* DESCRIPTION OF THE TASK
Among the entries that follow, the required portion opens with the line containing "5: (244, 236, 12.50)" and closes with the line containing "19: (544, 194, 14.82)". Give that portion again exactly, and nothing else.

==================================================

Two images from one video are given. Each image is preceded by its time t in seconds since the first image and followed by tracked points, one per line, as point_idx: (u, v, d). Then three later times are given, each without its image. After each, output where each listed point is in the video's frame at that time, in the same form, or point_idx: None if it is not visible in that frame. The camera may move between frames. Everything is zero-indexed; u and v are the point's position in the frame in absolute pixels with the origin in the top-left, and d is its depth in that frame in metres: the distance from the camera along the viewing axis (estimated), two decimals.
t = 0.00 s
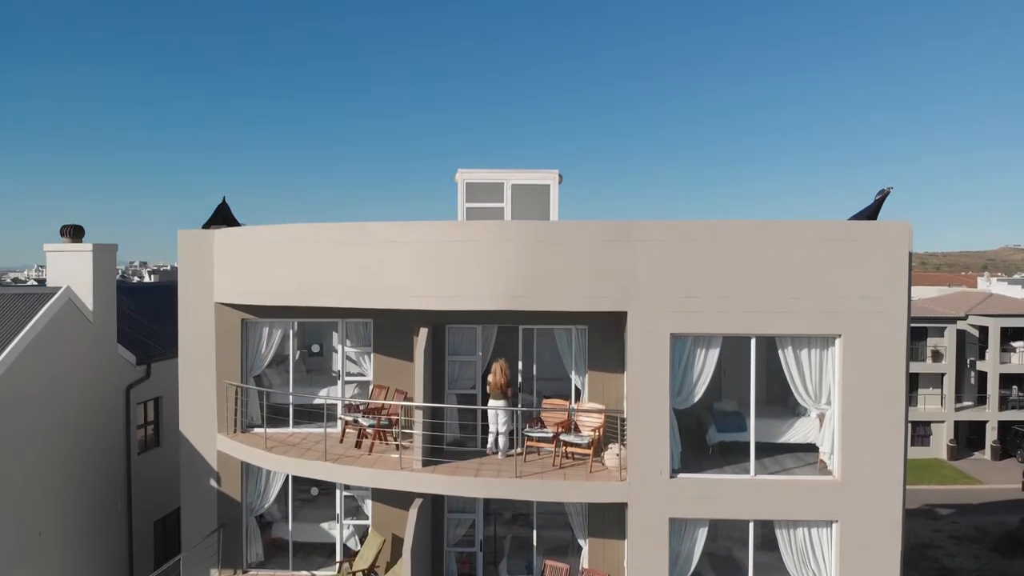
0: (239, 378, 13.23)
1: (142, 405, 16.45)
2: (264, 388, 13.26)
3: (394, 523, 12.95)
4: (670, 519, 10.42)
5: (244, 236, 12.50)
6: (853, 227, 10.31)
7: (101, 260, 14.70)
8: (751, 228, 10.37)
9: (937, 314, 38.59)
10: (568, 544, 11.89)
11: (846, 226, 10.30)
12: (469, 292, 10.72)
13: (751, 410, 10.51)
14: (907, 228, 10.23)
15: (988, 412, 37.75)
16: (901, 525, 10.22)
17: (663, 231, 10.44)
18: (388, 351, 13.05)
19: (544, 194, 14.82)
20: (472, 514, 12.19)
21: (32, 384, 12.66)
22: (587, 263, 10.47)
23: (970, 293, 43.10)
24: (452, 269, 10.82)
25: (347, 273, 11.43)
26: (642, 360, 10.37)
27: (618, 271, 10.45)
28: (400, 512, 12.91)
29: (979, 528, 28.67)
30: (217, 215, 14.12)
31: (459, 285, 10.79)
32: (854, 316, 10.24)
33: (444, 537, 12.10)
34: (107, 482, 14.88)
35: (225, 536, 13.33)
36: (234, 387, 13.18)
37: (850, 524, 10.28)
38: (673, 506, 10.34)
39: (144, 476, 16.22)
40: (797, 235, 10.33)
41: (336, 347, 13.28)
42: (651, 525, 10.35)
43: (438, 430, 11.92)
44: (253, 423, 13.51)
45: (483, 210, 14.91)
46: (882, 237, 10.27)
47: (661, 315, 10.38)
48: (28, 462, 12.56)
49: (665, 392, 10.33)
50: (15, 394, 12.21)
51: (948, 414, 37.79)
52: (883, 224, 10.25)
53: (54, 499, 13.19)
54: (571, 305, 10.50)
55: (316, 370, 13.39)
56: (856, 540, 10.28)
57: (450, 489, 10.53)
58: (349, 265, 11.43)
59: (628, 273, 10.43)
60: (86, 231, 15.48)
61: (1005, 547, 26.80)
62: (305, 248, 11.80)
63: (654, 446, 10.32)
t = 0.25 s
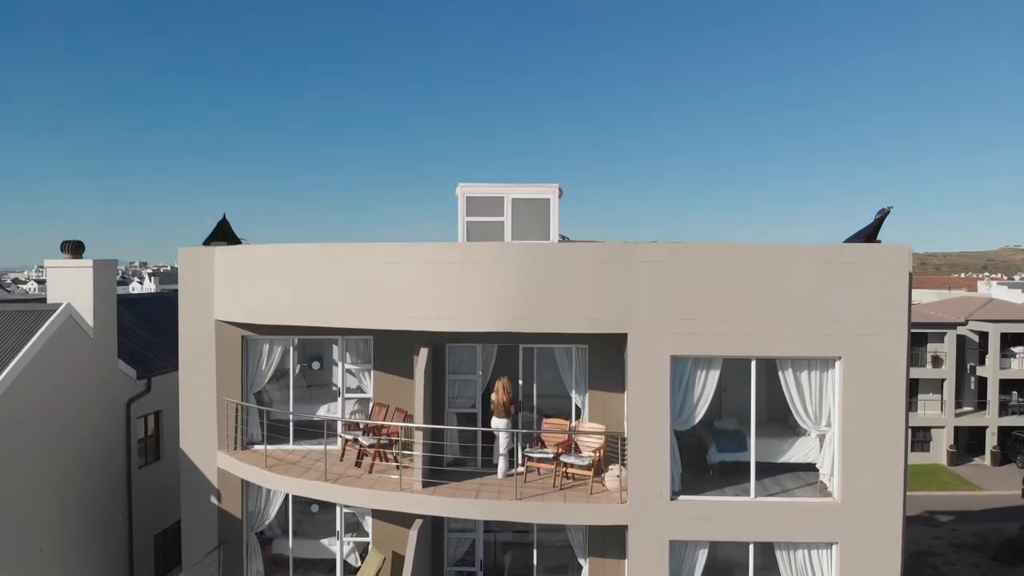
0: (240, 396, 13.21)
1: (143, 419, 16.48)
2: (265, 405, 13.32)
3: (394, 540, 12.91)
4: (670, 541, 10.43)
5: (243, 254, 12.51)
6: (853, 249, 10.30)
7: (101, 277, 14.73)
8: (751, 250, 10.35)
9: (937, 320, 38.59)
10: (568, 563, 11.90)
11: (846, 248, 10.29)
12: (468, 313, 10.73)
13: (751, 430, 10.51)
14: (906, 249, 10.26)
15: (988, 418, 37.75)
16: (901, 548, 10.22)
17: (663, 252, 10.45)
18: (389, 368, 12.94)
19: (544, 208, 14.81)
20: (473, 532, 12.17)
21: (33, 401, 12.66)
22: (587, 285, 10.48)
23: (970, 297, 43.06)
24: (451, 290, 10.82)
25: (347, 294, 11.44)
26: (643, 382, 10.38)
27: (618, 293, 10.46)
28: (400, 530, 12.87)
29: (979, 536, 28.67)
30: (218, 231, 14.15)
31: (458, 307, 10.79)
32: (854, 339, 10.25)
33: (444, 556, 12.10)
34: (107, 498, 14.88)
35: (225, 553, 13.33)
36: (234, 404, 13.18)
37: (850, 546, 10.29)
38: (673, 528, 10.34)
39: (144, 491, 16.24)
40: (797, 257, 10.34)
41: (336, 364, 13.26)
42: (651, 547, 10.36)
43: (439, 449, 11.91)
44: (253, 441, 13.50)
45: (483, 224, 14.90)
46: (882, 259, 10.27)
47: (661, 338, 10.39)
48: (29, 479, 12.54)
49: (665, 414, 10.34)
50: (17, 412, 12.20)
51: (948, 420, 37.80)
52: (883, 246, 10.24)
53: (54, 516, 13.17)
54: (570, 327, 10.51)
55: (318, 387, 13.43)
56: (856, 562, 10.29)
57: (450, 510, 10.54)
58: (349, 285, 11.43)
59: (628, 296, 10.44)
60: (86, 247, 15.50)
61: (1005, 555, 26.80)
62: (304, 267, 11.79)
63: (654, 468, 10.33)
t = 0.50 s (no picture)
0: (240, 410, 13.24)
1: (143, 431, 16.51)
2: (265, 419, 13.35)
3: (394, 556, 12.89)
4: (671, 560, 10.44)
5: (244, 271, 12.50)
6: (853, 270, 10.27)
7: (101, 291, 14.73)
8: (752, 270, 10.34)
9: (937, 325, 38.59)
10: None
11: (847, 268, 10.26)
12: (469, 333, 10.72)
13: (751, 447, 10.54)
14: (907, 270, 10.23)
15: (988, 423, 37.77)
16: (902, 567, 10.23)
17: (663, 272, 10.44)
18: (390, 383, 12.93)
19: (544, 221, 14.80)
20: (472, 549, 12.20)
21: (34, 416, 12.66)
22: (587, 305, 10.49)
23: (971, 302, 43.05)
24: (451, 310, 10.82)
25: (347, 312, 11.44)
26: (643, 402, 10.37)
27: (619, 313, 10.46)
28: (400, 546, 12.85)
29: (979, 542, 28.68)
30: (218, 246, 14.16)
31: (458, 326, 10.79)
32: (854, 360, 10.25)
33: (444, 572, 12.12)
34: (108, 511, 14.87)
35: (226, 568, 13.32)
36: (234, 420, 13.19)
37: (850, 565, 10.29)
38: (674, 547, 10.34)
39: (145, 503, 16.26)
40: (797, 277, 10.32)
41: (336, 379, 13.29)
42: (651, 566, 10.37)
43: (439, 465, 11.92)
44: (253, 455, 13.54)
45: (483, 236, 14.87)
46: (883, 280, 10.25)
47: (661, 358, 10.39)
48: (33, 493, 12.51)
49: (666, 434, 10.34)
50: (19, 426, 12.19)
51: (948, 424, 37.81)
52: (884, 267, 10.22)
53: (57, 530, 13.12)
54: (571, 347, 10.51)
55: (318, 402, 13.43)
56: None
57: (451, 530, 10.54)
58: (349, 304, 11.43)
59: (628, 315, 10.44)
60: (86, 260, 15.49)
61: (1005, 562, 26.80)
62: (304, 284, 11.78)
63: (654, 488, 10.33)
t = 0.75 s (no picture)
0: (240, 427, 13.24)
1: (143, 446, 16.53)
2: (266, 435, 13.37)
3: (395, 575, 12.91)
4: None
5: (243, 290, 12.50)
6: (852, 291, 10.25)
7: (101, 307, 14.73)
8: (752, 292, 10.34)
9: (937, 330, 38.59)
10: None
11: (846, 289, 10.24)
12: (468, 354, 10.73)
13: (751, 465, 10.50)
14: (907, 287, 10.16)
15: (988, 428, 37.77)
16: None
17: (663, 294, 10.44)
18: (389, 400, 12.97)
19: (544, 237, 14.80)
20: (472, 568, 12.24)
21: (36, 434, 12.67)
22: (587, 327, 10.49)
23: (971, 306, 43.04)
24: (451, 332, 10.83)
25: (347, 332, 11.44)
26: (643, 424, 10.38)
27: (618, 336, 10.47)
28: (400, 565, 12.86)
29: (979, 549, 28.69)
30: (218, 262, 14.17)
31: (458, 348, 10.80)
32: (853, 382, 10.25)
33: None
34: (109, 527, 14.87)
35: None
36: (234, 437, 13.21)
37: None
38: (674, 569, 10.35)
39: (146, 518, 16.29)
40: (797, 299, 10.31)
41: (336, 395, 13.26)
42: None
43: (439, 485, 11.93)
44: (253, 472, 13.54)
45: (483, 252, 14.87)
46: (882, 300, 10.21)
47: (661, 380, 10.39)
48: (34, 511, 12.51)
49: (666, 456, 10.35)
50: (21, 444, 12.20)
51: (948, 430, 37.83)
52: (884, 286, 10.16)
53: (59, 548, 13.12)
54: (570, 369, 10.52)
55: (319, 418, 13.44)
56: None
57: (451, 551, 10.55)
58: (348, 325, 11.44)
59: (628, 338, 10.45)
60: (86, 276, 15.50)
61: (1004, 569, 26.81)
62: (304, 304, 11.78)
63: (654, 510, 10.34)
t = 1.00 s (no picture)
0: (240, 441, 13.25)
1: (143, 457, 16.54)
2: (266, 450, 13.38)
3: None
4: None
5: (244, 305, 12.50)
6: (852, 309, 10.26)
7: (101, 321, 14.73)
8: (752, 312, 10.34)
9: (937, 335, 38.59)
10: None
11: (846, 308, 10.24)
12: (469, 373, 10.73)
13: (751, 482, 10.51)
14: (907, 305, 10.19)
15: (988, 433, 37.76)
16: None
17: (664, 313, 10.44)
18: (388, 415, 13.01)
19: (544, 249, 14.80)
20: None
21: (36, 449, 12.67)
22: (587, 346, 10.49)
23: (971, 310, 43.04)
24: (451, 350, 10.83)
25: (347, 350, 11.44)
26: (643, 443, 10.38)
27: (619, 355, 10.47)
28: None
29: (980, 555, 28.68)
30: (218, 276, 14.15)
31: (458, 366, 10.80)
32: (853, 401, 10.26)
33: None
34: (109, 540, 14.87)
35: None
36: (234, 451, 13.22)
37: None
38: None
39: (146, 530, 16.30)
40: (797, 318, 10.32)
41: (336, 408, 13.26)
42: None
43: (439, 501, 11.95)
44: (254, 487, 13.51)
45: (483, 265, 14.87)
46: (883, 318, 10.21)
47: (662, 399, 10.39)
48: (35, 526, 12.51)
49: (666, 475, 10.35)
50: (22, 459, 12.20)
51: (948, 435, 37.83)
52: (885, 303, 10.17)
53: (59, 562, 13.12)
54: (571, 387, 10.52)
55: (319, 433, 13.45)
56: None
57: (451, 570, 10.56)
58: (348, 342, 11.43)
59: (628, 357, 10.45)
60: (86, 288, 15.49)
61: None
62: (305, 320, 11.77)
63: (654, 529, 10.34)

==================================================

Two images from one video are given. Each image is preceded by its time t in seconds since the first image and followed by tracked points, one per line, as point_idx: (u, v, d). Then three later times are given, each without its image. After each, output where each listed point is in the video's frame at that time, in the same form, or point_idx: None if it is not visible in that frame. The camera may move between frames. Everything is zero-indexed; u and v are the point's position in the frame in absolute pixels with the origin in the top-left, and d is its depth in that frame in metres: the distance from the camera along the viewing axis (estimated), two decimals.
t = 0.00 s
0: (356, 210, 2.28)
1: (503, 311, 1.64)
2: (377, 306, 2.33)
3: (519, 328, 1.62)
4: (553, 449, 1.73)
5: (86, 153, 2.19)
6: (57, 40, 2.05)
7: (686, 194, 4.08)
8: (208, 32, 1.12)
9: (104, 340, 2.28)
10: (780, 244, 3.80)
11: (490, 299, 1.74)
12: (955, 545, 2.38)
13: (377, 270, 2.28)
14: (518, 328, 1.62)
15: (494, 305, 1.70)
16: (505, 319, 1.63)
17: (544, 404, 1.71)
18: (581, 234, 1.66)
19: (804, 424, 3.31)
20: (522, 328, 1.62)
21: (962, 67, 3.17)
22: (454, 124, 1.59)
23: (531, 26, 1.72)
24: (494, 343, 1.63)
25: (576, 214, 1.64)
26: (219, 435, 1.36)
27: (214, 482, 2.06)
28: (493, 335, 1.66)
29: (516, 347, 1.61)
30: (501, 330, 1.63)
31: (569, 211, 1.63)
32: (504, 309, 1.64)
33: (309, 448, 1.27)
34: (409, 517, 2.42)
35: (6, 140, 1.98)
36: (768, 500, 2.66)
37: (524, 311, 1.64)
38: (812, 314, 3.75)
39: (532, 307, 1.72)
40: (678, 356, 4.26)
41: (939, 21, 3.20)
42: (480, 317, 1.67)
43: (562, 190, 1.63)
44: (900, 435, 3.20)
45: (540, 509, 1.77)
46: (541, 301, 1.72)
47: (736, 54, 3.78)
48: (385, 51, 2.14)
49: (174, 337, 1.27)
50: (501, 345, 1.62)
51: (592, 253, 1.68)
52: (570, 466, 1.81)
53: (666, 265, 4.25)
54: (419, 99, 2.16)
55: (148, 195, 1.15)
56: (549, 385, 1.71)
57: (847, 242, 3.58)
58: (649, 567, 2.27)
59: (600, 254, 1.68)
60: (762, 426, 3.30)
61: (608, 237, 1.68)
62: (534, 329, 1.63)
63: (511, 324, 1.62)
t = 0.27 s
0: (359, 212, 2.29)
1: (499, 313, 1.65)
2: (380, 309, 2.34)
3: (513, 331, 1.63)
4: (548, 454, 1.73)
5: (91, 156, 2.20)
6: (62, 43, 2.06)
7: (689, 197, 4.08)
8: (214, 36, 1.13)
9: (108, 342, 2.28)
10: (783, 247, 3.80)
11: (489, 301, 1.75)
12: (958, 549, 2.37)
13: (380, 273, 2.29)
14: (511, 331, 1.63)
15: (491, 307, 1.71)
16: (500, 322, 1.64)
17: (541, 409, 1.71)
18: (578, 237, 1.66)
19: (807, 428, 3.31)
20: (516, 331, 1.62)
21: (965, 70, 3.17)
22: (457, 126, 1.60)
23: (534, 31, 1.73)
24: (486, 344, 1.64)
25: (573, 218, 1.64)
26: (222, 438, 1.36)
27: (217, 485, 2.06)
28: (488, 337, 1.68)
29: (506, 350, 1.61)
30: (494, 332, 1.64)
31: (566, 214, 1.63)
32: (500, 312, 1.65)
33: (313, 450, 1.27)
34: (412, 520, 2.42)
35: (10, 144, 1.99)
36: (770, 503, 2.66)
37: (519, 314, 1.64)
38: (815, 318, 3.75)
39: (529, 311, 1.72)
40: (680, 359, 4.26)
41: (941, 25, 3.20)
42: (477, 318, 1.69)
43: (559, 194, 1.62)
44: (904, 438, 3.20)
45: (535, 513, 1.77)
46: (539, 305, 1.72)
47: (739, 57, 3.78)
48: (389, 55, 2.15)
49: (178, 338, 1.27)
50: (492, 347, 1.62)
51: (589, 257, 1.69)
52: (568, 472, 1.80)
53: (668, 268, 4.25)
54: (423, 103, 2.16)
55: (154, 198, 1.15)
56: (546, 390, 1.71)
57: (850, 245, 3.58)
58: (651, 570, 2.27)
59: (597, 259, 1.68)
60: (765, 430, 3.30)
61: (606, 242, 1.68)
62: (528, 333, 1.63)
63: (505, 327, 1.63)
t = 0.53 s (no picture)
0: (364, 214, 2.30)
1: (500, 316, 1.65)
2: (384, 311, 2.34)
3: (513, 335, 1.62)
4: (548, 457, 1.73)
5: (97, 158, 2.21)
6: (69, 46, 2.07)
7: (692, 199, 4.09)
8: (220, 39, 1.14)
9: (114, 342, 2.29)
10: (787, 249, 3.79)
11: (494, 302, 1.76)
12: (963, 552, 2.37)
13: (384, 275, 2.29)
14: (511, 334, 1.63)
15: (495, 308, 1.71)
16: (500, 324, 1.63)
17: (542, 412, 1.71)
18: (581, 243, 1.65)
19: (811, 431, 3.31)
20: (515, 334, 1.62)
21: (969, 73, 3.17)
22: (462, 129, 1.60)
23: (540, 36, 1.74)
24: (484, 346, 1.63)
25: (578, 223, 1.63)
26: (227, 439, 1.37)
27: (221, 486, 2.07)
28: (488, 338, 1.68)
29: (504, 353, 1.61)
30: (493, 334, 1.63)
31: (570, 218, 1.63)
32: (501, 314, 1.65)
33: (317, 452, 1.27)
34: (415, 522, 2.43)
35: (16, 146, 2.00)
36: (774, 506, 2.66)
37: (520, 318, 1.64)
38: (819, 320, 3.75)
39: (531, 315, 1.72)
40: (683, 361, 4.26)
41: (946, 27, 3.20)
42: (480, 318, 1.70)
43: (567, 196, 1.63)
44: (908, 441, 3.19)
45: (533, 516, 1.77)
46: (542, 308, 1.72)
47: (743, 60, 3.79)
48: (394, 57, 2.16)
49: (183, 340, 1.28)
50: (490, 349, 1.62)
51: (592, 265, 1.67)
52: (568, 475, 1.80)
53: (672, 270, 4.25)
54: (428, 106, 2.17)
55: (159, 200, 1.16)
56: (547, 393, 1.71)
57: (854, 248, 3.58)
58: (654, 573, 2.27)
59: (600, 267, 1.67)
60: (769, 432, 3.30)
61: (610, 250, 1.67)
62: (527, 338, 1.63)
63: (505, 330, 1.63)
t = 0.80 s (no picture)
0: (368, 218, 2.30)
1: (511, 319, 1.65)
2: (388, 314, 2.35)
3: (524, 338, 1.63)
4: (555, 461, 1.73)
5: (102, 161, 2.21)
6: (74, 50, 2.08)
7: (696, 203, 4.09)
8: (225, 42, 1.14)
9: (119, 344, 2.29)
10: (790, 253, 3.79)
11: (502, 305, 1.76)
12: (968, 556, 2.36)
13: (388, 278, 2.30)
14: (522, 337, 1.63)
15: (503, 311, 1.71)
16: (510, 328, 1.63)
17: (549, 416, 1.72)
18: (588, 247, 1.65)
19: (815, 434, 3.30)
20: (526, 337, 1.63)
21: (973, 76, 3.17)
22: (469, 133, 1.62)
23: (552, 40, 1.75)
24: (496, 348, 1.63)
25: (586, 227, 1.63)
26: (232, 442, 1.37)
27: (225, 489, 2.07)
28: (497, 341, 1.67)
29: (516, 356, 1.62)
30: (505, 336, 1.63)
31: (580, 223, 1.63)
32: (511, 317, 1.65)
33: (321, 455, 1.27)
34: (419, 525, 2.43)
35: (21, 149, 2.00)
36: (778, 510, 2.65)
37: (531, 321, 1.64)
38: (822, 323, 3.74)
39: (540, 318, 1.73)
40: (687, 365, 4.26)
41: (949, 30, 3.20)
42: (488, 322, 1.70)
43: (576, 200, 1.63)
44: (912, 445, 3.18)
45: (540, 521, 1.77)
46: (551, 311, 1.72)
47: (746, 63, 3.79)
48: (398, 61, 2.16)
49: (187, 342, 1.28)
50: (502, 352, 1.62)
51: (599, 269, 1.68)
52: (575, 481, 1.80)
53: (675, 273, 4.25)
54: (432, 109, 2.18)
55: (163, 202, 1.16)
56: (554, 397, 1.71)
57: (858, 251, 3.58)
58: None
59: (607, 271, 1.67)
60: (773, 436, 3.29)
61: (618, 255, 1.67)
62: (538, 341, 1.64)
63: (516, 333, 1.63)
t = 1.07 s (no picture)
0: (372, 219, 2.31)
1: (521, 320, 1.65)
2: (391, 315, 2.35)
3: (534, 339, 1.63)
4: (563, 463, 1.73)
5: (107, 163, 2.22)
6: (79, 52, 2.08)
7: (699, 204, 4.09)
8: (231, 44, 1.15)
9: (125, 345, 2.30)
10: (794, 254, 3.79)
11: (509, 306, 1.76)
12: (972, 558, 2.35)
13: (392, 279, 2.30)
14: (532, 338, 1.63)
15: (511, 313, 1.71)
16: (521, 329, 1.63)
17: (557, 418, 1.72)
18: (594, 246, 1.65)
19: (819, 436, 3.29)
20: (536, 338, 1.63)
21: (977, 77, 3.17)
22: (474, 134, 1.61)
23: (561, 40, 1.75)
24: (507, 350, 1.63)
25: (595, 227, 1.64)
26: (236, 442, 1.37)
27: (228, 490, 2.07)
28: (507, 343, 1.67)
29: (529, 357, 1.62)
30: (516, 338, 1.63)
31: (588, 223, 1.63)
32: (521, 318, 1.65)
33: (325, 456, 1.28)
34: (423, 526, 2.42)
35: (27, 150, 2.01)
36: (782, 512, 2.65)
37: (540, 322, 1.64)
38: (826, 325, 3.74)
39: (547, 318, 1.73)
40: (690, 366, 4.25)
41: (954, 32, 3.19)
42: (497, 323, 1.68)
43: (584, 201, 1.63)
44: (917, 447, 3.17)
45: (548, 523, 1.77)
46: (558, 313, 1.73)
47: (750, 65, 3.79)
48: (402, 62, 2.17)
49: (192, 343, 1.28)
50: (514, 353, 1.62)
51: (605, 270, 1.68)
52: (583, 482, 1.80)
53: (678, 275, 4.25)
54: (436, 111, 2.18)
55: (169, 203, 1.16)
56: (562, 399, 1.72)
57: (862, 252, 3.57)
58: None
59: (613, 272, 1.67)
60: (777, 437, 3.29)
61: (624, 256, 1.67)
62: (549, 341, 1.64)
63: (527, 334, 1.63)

==================================================

* RESPONSE
5: (244, 236, 12.50)
6: (853, 227, 10.31)
7: (101, 260, 14.70)
8: (751, 228, 10.37)
9: (937, 314, 38.59)
10: (568, 544, 11.89)
11: (846, 226, 10.30)
12: (469, 292, 10.72)
13: (751, 410, 10.51)
14: (907, 228, 10.23)
15: (988, 412, 37.75)
16: (901, 525, 10.22)
17: (663, 231, 10.44)
18: (388, 351, 13.05)
19: (544, 194, 14.82)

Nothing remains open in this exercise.